Each line from the one with "Corsa liderli" through the last line below must be written out exactly. Do not copy pictures.

#### Data shown
===
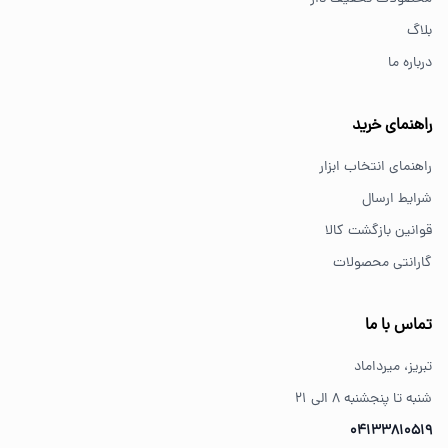
پیچ گوشتی و ابزار دستی انتخاب مناسبی هستند.
بلاگ
درباره ما
از کجا ابزار اصل بخریم؟
خرید از فروشگاه‌های معتبر مانند GS Tools باعث اطمینان از
راهنمای خرید
کیفیت و اصالت کالا می‌شود.
راهنمای انتخاب ابزار
شرایط ارسال
قوانین بازگشت کالا
گارانتی محصولات
تماس با ما
تبریز، میرداماد
شنبه تا پنجشنبه ۸ الی ۲۱
04133810519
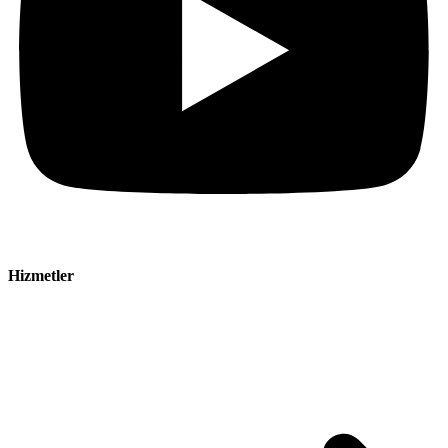
Hizmetler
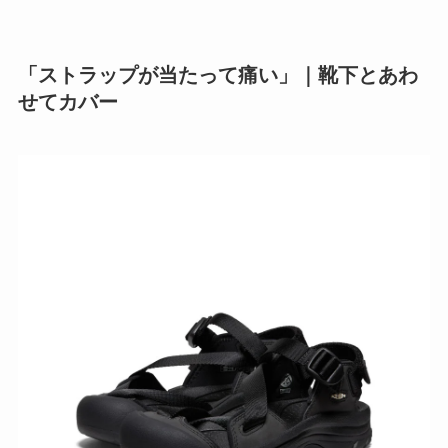
「ストラップが当たって痛い」｜靴下とあわ
せてカバー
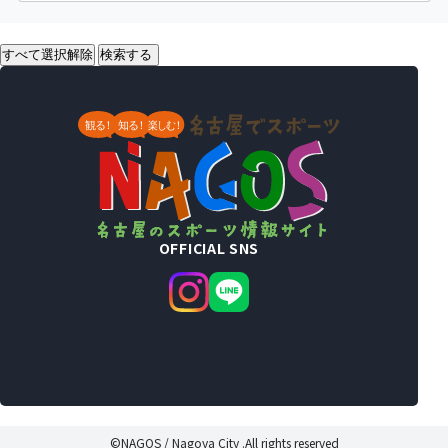
すべて選択解除
検索する
OFFICIAL SNS
©NAGOS / Nagoya City .All rights reserved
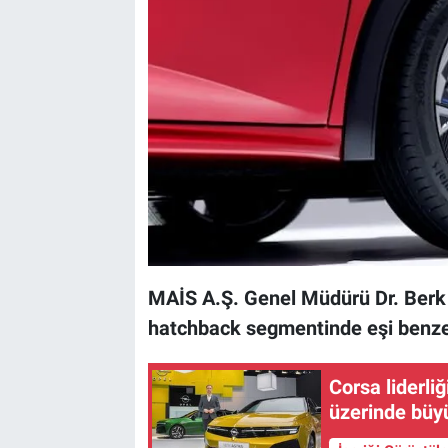
MAİS A.Ş. Genel Müdürü Dr. Berk 
hatchback segmentinde eşi benze
Corsa liderli
üzerinde büy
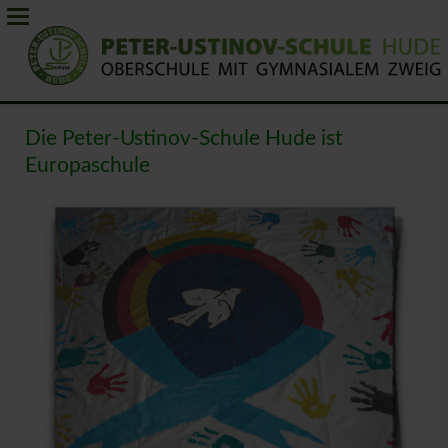
Die Peter-Ustinov-Schule Hude ist
Europaschule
===
#### Exercise answer
Corsa liderli
üzerinde büy
Die Peter-Ustinov-Schule Hude ist
Europaschule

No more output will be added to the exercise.